▸ **TO DO**
Each line below is to be repeated exactly; any picture is to be left out.

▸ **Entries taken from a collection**
────────────────

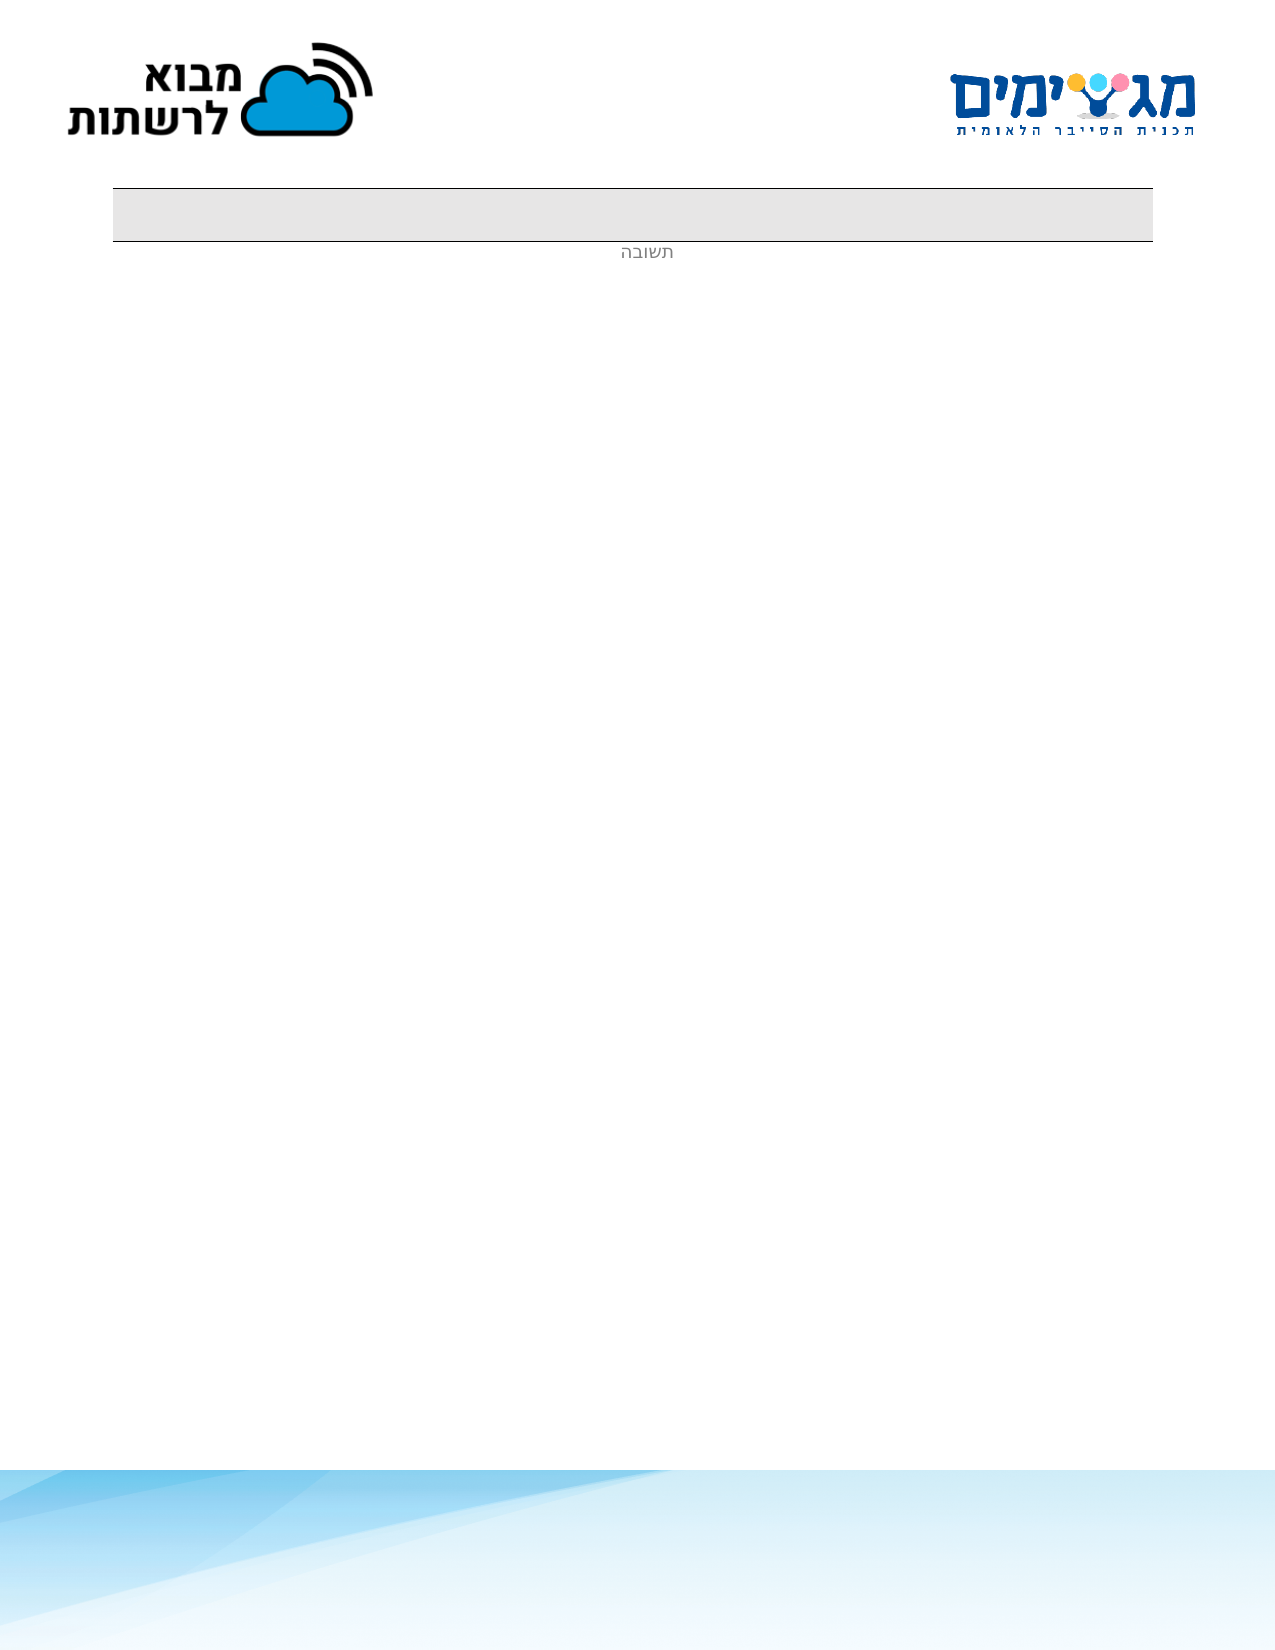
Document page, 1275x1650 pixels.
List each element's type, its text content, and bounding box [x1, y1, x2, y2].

table_header [113, 189, 1153, 241]
picture [0, 1470, 1275, 1650]
picture [56, 39, 379, 147]
picture [911, 36, 1234, 172]
table_cell תשובה [113, 242, 1153, 263]
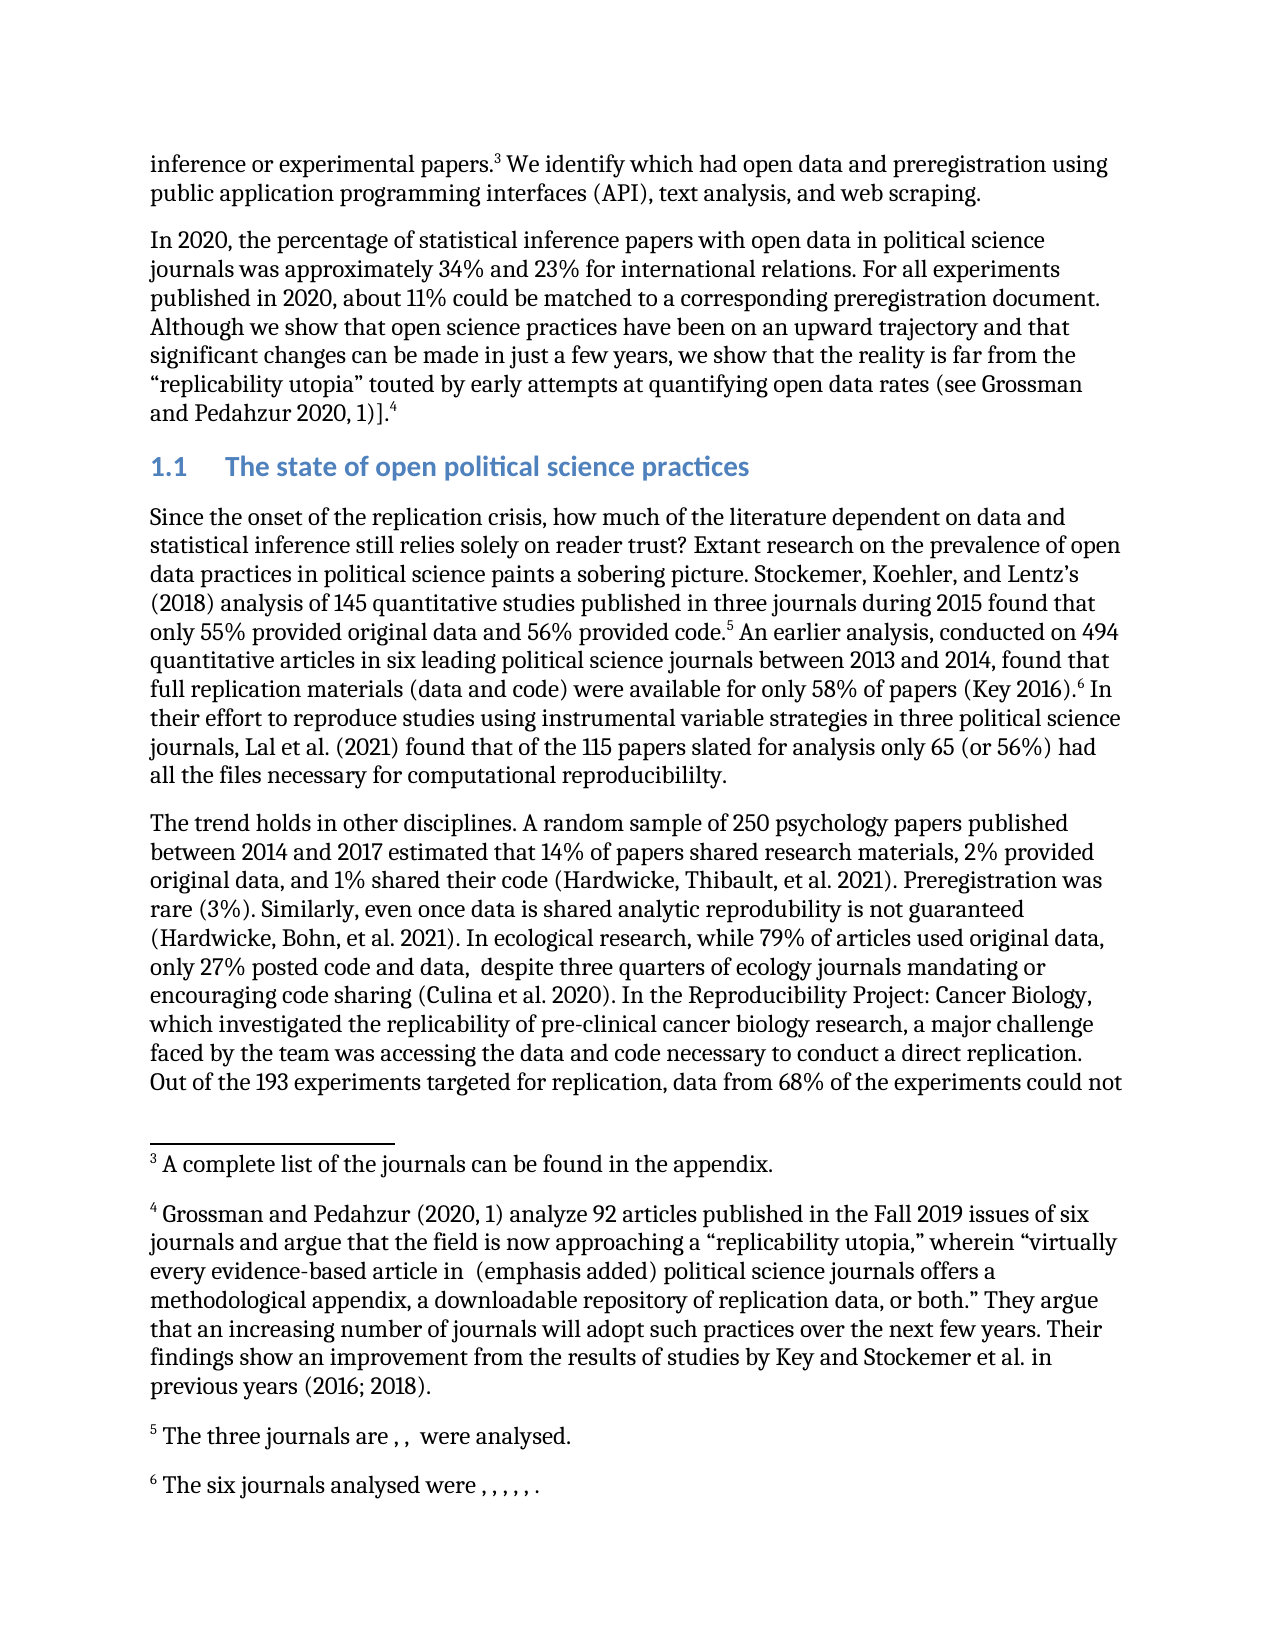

────────────────

▸ **ANSWER SPACE**
Document page, 1275x1650 pixels.
List each element's type, its text content, and bounding box [x1, y1, x2, y2].

table_header [113, 189, 1153, 241]
picture [0, 1470, 1275, 1650]
picture [56, 39, 379, 147]
picture [911, 36, 1234, 172]
table_cell תשובה [113, 242, 1153, 263]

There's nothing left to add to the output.